__DIRECTIONS FOR THIS TASK__
Scan the records below for the line with "right elbow: (170, 253)" and the line with "right knee: (268, 445)". Repeat those two lines and every line between them exactly, and nothing else.

***** RECORD EXTRACTS *****

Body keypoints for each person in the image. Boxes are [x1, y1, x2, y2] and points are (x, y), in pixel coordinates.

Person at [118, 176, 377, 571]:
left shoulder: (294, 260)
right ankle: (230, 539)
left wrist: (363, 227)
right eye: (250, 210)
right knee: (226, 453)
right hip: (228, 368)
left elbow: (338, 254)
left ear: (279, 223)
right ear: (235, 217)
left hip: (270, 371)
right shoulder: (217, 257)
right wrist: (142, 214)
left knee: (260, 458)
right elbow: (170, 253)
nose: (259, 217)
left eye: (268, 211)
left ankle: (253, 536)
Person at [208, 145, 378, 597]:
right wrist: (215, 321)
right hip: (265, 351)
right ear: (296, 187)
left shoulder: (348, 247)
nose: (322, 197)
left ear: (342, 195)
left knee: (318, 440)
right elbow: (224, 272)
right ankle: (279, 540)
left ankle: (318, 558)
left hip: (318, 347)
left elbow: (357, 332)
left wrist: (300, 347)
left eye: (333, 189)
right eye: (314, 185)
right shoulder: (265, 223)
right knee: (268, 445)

*****
***** RECORD EXTRACTS *****

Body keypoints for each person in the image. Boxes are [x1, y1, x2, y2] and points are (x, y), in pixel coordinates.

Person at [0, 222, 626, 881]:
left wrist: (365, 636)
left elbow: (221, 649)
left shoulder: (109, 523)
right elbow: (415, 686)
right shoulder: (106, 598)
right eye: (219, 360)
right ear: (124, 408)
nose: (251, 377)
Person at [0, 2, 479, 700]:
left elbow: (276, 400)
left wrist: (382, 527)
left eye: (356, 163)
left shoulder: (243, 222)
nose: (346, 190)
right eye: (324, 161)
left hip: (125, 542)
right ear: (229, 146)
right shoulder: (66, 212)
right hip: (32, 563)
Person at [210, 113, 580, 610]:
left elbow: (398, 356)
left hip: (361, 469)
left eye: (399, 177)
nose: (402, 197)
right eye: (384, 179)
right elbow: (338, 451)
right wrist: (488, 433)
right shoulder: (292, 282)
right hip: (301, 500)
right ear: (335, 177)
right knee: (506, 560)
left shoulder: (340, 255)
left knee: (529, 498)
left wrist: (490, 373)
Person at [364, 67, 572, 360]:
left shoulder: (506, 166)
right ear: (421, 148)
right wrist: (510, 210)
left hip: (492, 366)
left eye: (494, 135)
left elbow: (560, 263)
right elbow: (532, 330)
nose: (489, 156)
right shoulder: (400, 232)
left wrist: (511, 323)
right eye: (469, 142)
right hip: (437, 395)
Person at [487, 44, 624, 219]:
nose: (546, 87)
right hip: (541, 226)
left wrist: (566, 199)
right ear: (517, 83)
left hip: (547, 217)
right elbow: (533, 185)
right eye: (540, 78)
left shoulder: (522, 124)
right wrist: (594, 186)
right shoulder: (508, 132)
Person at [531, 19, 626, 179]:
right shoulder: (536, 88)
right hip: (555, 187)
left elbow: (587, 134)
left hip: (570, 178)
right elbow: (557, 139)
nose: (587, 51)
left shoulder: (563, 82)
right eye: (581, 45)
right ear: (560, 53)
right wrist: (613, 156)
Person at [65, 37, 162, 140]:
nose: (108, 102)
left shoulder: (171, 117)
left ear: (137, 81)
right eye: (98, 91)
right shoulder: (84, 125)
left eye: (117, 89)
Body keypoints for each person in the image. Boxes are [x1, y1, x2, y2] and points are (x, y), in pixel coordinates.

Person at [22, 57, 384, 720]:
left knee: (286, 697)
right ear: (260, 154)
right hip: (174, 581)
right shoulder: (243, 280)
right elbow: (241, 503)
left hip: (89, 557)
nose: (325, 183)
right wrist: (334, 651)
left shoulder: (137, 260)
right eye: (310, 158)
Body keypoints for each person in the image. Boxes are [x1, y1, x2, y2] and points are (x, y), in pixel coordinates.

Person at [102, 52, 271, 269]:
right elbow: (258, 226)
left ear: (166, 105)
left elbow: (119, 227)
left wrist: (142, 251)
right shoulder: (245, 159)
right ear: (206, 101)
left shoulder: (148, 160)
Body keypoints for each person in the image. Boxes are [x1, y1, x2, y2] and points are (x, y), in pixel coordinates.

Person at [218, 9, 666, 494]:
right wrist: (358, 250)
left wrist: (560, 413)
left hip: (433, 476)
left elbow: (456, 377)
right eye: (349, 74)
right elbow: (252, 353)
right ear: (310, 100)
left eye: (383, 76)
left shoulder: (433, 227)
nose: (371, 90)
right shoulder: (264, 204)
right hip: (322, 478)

*****

__SOLUTION FOR THIS EXERCISE__
right elbow: (170, 253)
nose: (259, 217)
left eye: (268, 211)
left ankle: (253, 536)
Person at [208, 145, 378, 597]:
right wrist: (215, 321)
right hip: (265, 351)
right ear: (296, 187)
left shoulder: (348, 247)
nose: (322, 197)
left ear: (342, 195)
left knee: (318, 440)
right elbow: (224, 272)
right ankle: (279, 540)
left ankle: (318, 558)
left hip: (318, 347)
left elbow: (357, 332)
left wrist: (300, 347)
left eye: (333, 189)
right eye: (314, 185)
right shoulder: (265, 223)
right knee: (268, 445)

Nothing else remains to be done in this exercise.